Driving licenses in South Korea may be attained at age 18 for cars and motorcycles. South Korea is one of the few nations that issue International Driving Permits (IDP) to sixteen-year-olds. This was made possible by a South Korean law in 2009, which gave Military cadets the requirement of driving a motor-vehicle.

Types of Licenses 

Classified in a separate category that is not licensed, but the body can be operated in accordance with state and driving aptitude to limit the conditions under which the vehicle can be fitted. From July 1, 1995, based on a driver's license began, [3] from 24 July 2001 written in the Roman alphabet began. [4] In this case, the characters have a driver's license mechanism is as follows: (Road Traffic Enforcement Rules asterisk 20) [5]

The birth-date and year is printed in the first row of numbers, surrounded by 0 in the month/date/year format.  
 A: The automatic transmission vehicles (Normal-or healthy- person can acquire class 2 license with A/T only. However, in the case of a disabled person, they may acquire a class 1 license with A/T.)
 B: Prosthetic 
 C: Prosthesis
 D: Hearing Aids
 E: Deaf cover and a convex mirror
 F: Manual brake, accelerator
 G: Specially designed and approved car
 H: Right direction indicator
 I: Left accelerator 
 J: Multi-gear bike motor (or motor tricycle gear bike)

Driver's License Card 

All drivers must possess a physical Korean Driver's License card or an International Driving Permit. It is possible to acquire a Korean driver's license by also demonstrating legal residency and sitting for a (Korean / English) "rules of the road" examination. This may or may not also require an expatriate, or non-native Korean resident to prove knowledge.

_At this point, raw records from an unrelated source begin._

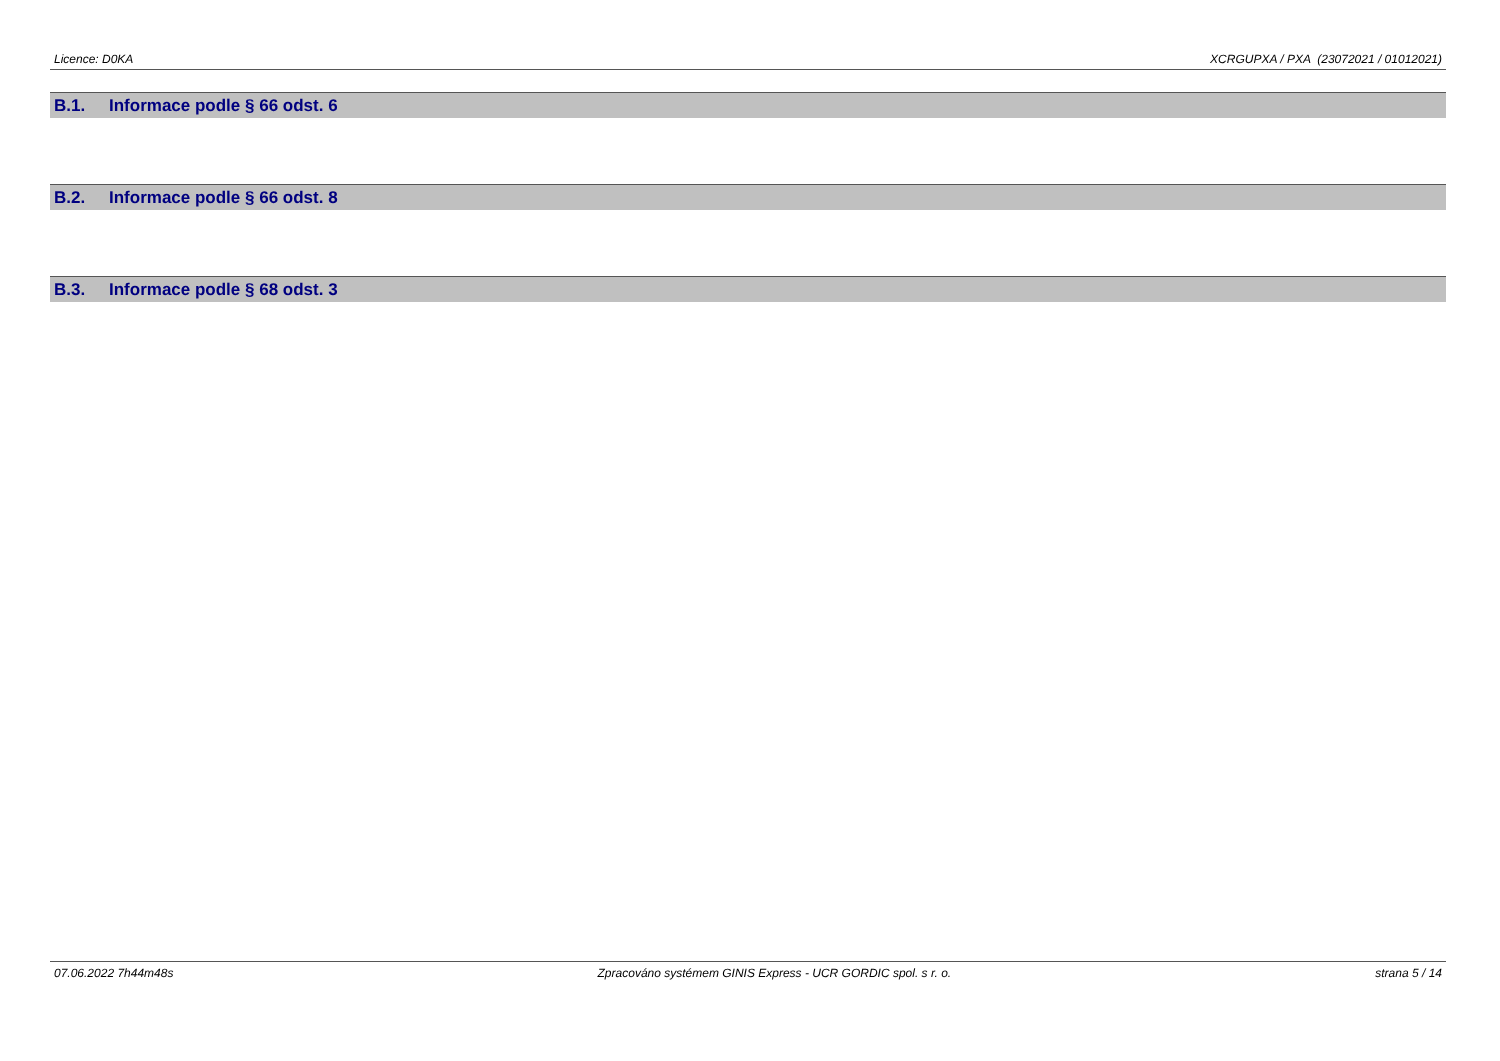Licence: D0KA XCRGUPXA / PXA (23072021 / 01012021)
B.1. Informace podle § 66 odst. 6
B.2. Informace podle § 66 odst. 8
B.3. Informace podle § 68 odst. 3
07.06.2022 7h44m48s Zpracováno systémem GINIS Express - UCR GORDIC spol. s r. o.
strana 5 / 14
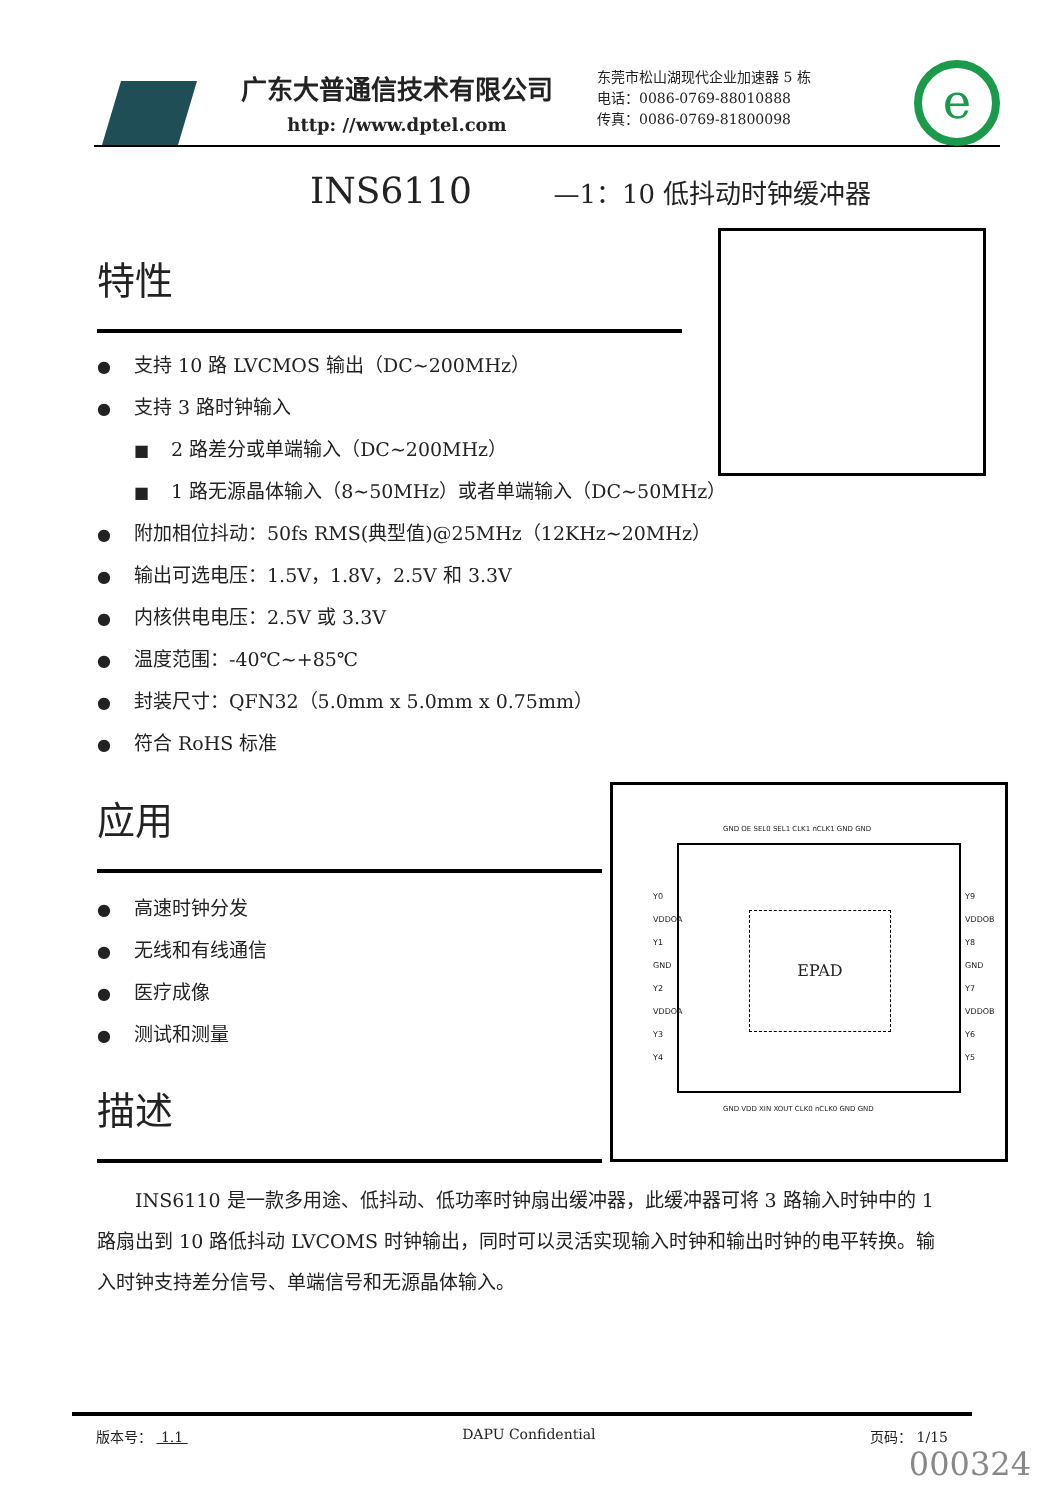广东大普通信技术有限公司
http: //www.dptel.com
东莞市松山湖现代企业加速器 5 栋
电话：0086-0769-88010888
传真：0086-0769-81800098
e
INS6110 —1：10 低抖动时钟缓冲器
特性
● 支持 10 路 LVCMOS 输出（DC~200MHz）
● 支持 3 路时钟输入
■ 2 路差分或单端输入（DC~200MHz）
■ 1 路无源晶体输入（8~50MHz）或者单端输入（DC~50MHz）
● 附加相位抖动：50fs RMS(典型值)@25MHz（12KHz~20MHz）
● 输出可选电压：1.5V，1.8V，2.5V 和 3.3V
● 内核供电电压：2.5V 或 3.3V
● 温度范围：-40℃~+85℃
● 封装尺寸：QFN32（5.0mm x 5.0mm x 0.75mm）
● 符合 RoHS 标准
应用
● 高速时钟分发
● 无线和有线通信
● 医疗成像
● 测试和测量
描述
EPAD
Y0
VDDOA
Y1
GND
Y2
VDDOA
Y3
Y4
Y9
VDDOB
Y8
GND
Y7
VDDOB
Y6
Y5
GND OE SEL0 SEL1 CLK1 nCLK1 GND GND
GND VDD XIN XOUT CLK0 nCLK0 GND GND
INS6110 是一款多用途、低抖动、低功率时钟扇出缓冲器，此缓冲器可将 3 路输入时钟中的 1 路扇出到 10 路低抖动 LVCOMS 时钟输出，同时可以灵活实现输入时钟和输出时钟的电平转换。输入时钟支持差分信号、单端信号和无源晶体输入。
版本号： 1.1 DAPU Confidential 页码： 1/15
000324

This can easily be done by presenting a legal and valid driver's license from their home country. For example, a residency permit card + a valid American driver's license (DL) should be enough to sit for a Korean DL exam.  

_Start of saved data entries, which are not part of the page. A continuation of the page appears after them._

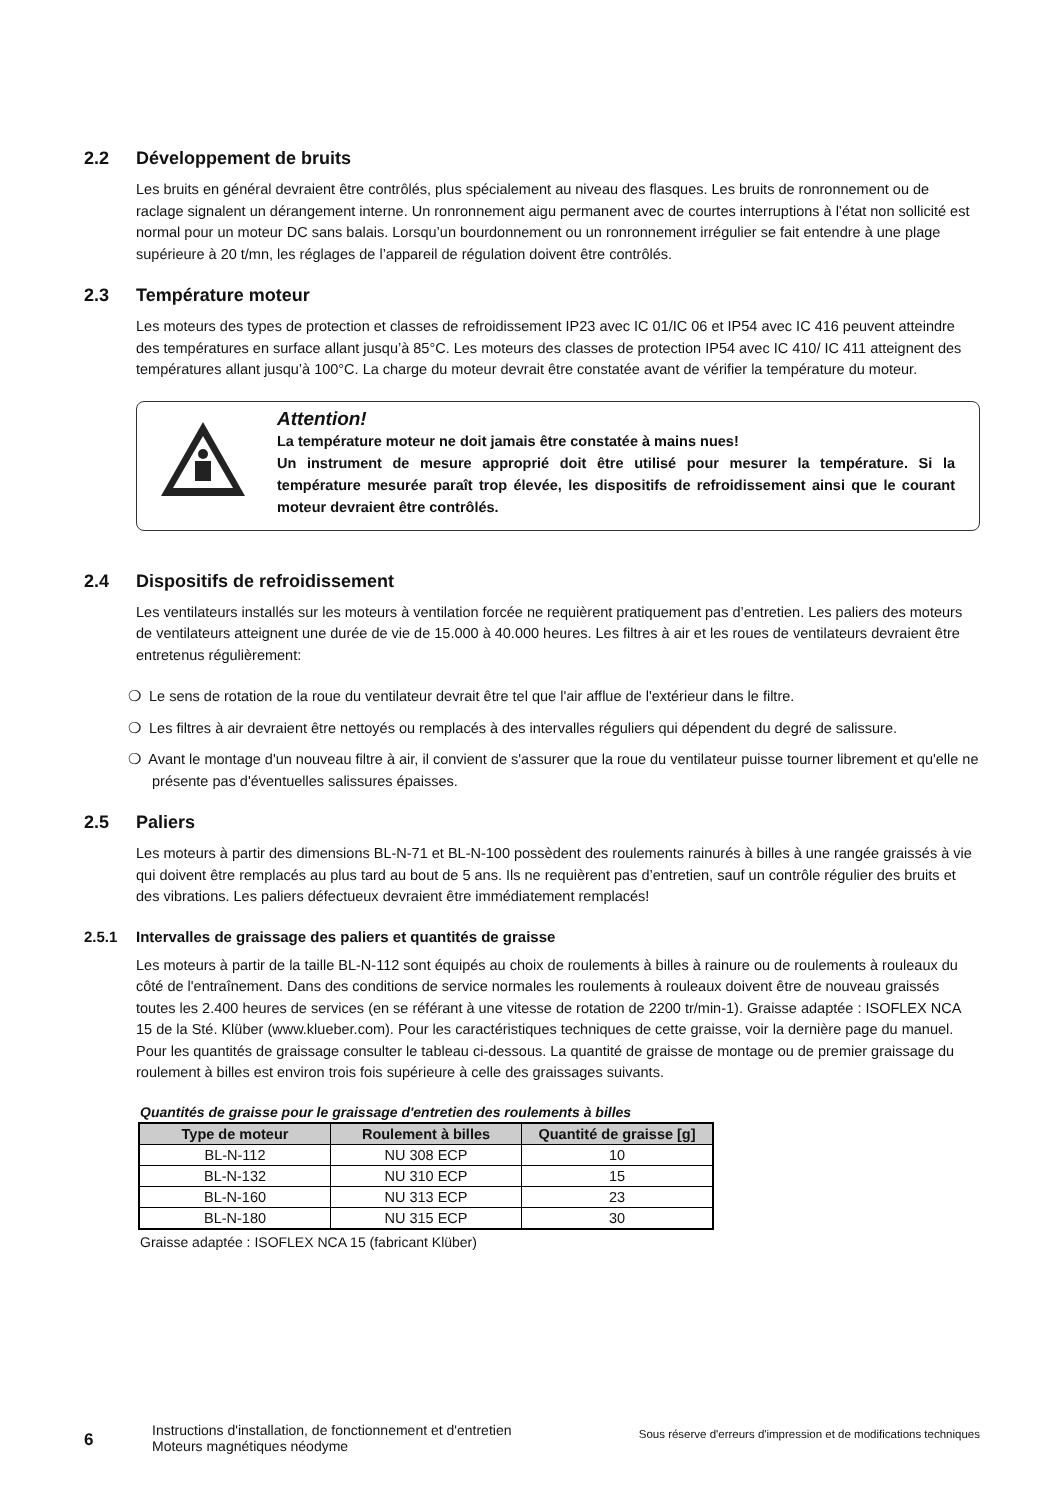2.2 Développement de bruits
Les bruits en général devraient être contrôlés, plus spécialement au niveau des flasques. Les bruits de ronronnement ou de raclage signalent un dérangement interne. Un ronronnement aigu permanent avec de courtes interruptions à l’état non sollicité est normal pour un moteur DC sans balais. Lorsqu’un bourdonnement ou un ronronnement irrégulier se fait entendre à une plage supérieure à 20 t/mn, les réglages de l’appareil de régulation doivent être contrôlés.
2.3 Température moteur
Les moteurs des types de protection et classes de refroidissement IP23 avec IC 01/IC 06 et IP54 avec IC 416 peuvent atteindre des températures en surface allant jusqu’à 85°C. Les moteurs des classes de protection IP54 avec IC 410/ IC 411 atteignent des températures allant jusqu’à 100°C. La charge du moteur devrait être constatée avant de vérifier la température du moteur.
Attention!
La température moteur ne doit jamais être constatée à mains nues!
Un instrument de mesure approprié doit être utilisé pour mesurer la température. Si la température mesurée paraît trop élevée, les dispositifs de refroidissement ainsi que le courant moteur devraient être contrôlés.
2.4 Dispositifs de refroidissement
Les ventilateurs installés sur les moteurs à ventilation forcée ne requièrent pratiquement pas d’entretien. Les paliers des moteurs de ventilateurs atteignent une durée de vie de 15.000 à 40.000 heures. Les filtres à air et les roues de ventilateurs devraient être entretenus régulièrement:
❍ Le sens de rotation de la roue du ventilateur devrait être tel que l'air afflue de l'extérieur dans le filtre.
❍ Les filtres à air devraient être nettoyés ou remplacés à des intervalles réguliers qui dépendent du degré de salissure.
❍ Avant le montage d'un nouveau filtre à air, il convient de s'assurer que la roue du ventilateur puisse tourner librement et qu'elle ne présente pas d'éventuelles salissures épaisses.
2.5 Paliers
Les moteurs à partir des dimensions BL-N-71 et BL-N-100 possèdent des roulements rainurés à billes à une rangée graissés à vie qui doivent être remplacés au plus tard au bout de 5 ans. Ils ne requièrent pas d’entretien, sauf un contrôle régulier des bruits et des vibrations. Les paliers défectueux devraient être immédiatement remplacés!
2.5.1 Intervalles de graissage des paliers et quantités de graisse
Les moteurs à partir de la taille BL-N-112 sont équipés au choix de roulements à billes à rainure ou de roulements à rouleaux du côté de l'entraînement. Dans des conditions de service normales les roulements à rouleaux doivent être de nouveau graissés toutes les 2.400 heures de services (en se référant à une vitesse de rotation de 2200 tr/min-1). Graisse adaptée : ISOFLEX NCA 15 de la Sté. Klüber (www.klueber.com). Pour les caractéristiques techniques de cette graisse, voir la dernière page du manuel. Pour les quantités de graissage consulter le tableau ci-dessous. La quantité de graisse de montage ou de premier graissage du roulement à billes est environ trois fois supérieure à celle des graissages suivants.
Quantités de graisse pour le graissage d'entretien des roulements à billes
| Type de moteur | Roulement à billes | Quantité de graisse [g] |
| --- | --- | --- |
| BL-N-112 | NU 308 ECP | 10 |
| BL-N-132 | NU 310 ECP | 15 |
| BL-N-160 | NU 313 ECP | 23 |
| BL-N-180 | NU 315 ECP | 30 |
Graisse adaptée : ISOFLEX NCA 15 (fabricant Klüber)
6
Instructions d'installation, de fonctionnement et d'entretien Moteurs magnétiques néodyme
Sous réserve d'erreurs d'impression et de modifications techniques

Not having the appropriate card / permission can result in legal penalties. Non-native or Korean-by-heritage visitors must take special care. Infractions are not necessarily punishable or given based on a driver's inability to produce a physical driver's license. However, legal infractions are punishable and can be given when a driver fails to produce their driver's license and refuses to allow a police officer to identify themselves.